I wanted to understand fisher exact test better, so I devised up the following toy example, where f and m corresponds to male and female, and n and y corresponds to "soda consumption" like this:
> soda_gender
f m
n 0 5
y 5 0
Obviously, this is a drastic simplification, but I didn't want the context to get in the way. Here I just assumed that males don't drink soda and females drink soda, and wanted to see if the statistical procedures come to the same conclusion.
When I run the fisher exact test in R, I get the following results:
> fisher.test(soda_gender)
Fisher's Exact Test for Count Data
data: soda_gender
p-value = 0.007937
alternative hypothesis: true odds ratio is not equal to 1
95 percent confidence interval:
0.0000000 0.4353226
sample estimates:
odds ratio
0
Here, since p-value is 0.007937, we would conclude that gender and soda consumption are associated.
I know that fisher-exact test is related to hypergeomteric distribution.

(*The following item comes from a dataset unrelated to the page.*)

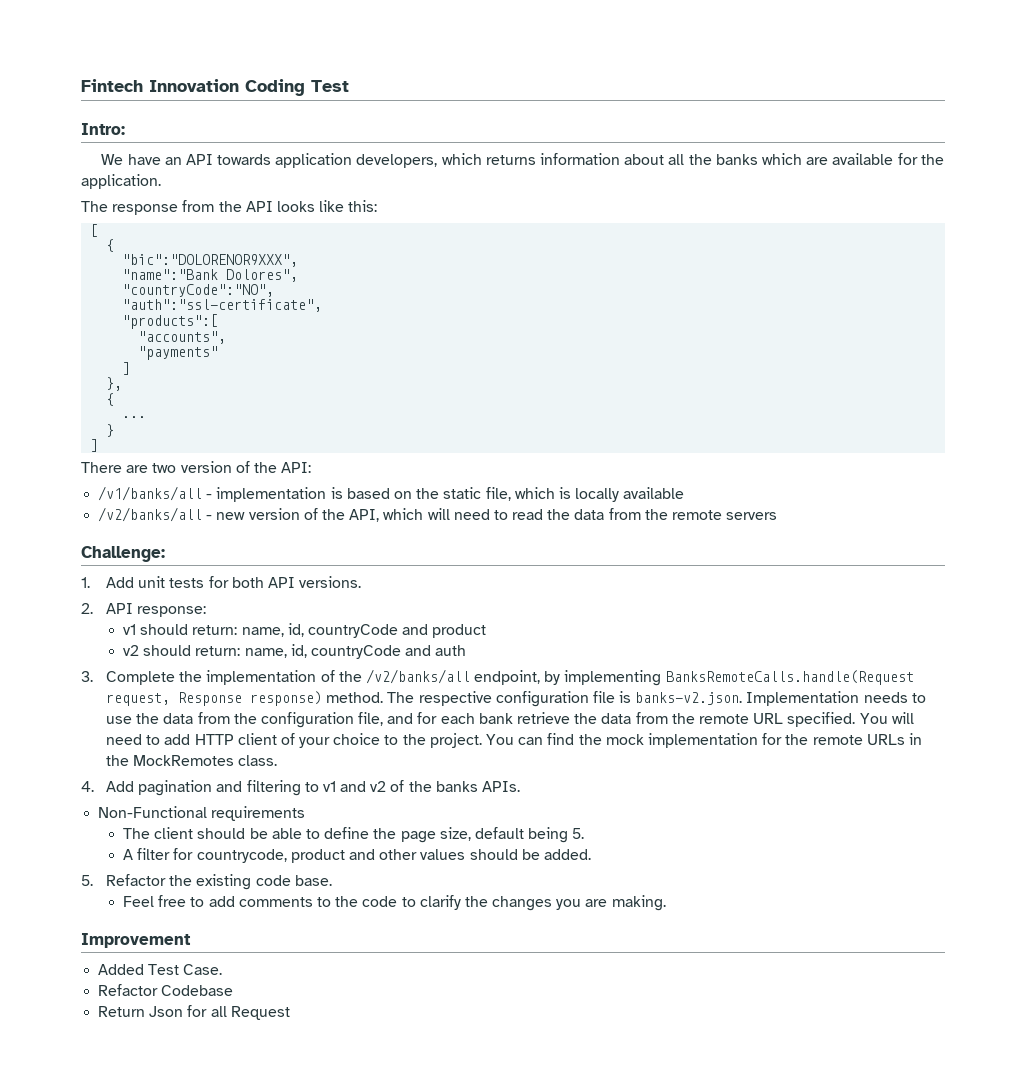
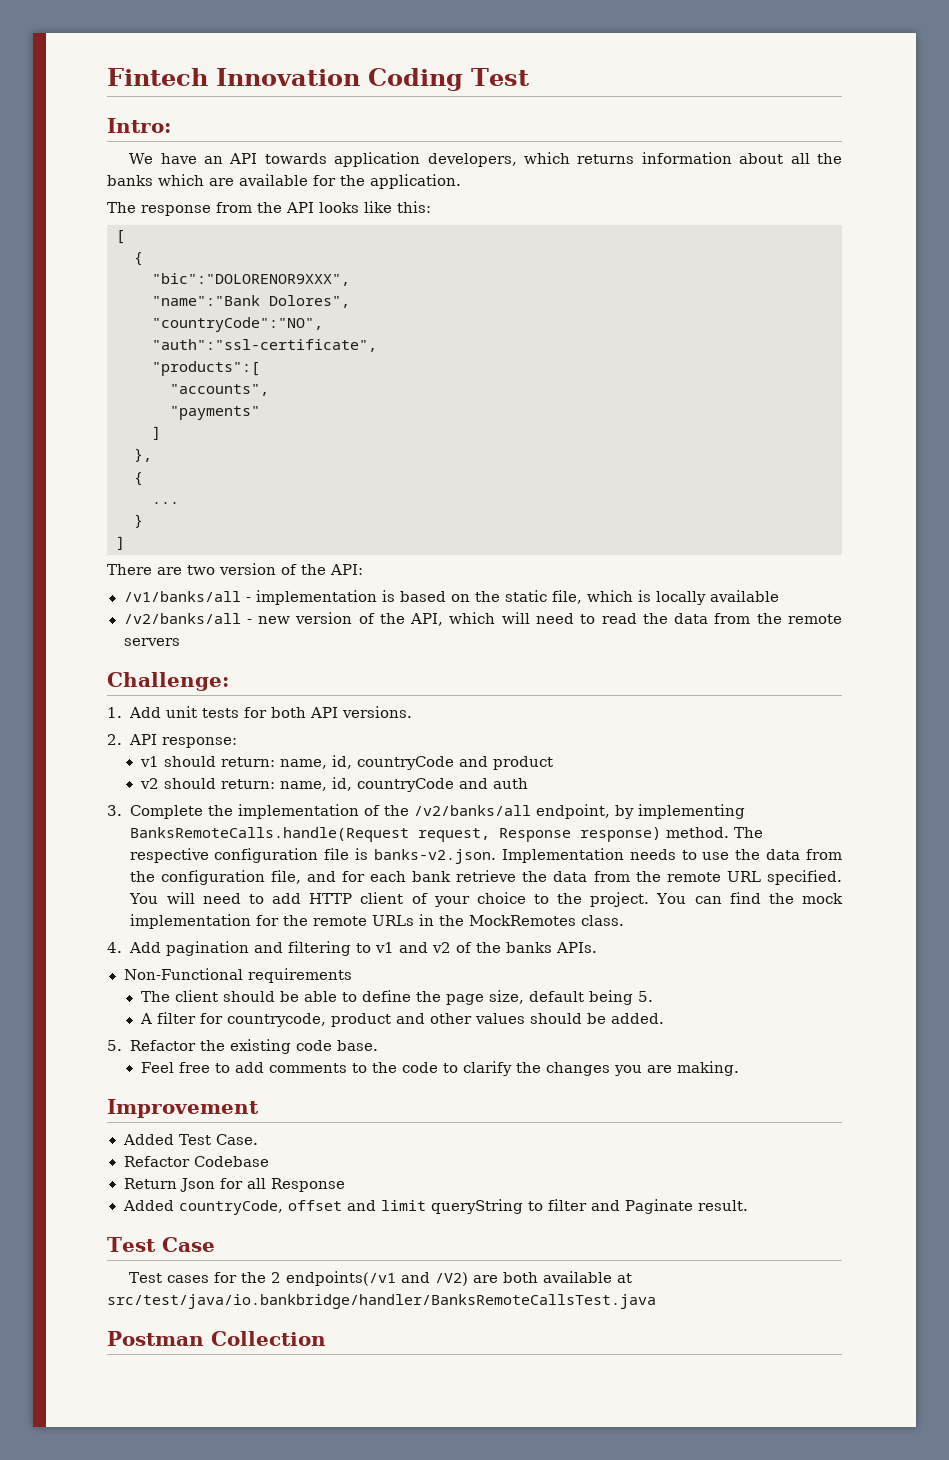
[230,1006,290,1020] Request -> [270,1178,345,1192] [122,1199,748,1215] [107,1237,215,1252] [129,1271,633,1286] [107,1294,656,1309] [107,1331,326,1346] Response // Added countryCode, offset and limit queryString to filter and Paginate result. // Test Case // Test cases for the 2 endpoints(/v1 and /V2) are both available at src/test/java/io.bankbridge/handler/BanksRemoteCallsTest.java // Postman Collection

So I wanted to get the similar results using that. In other words, you can view this problems as following : there are 10 balls, where 5 are labeled as "male", and 5 are labeled as "female", and you draw 5 balls randomly without replacement, and you see 0 male balls. What is the chance of this observation? To answer this question, I used the following command:
> phyper(q=0,m=5,n=5,k=5,lower.tail=TRUE)
[1] 0.003968254
My questions are: 1) How come the two results are different? 2) Is there anything incorrect or not rigorous in my reasoning above?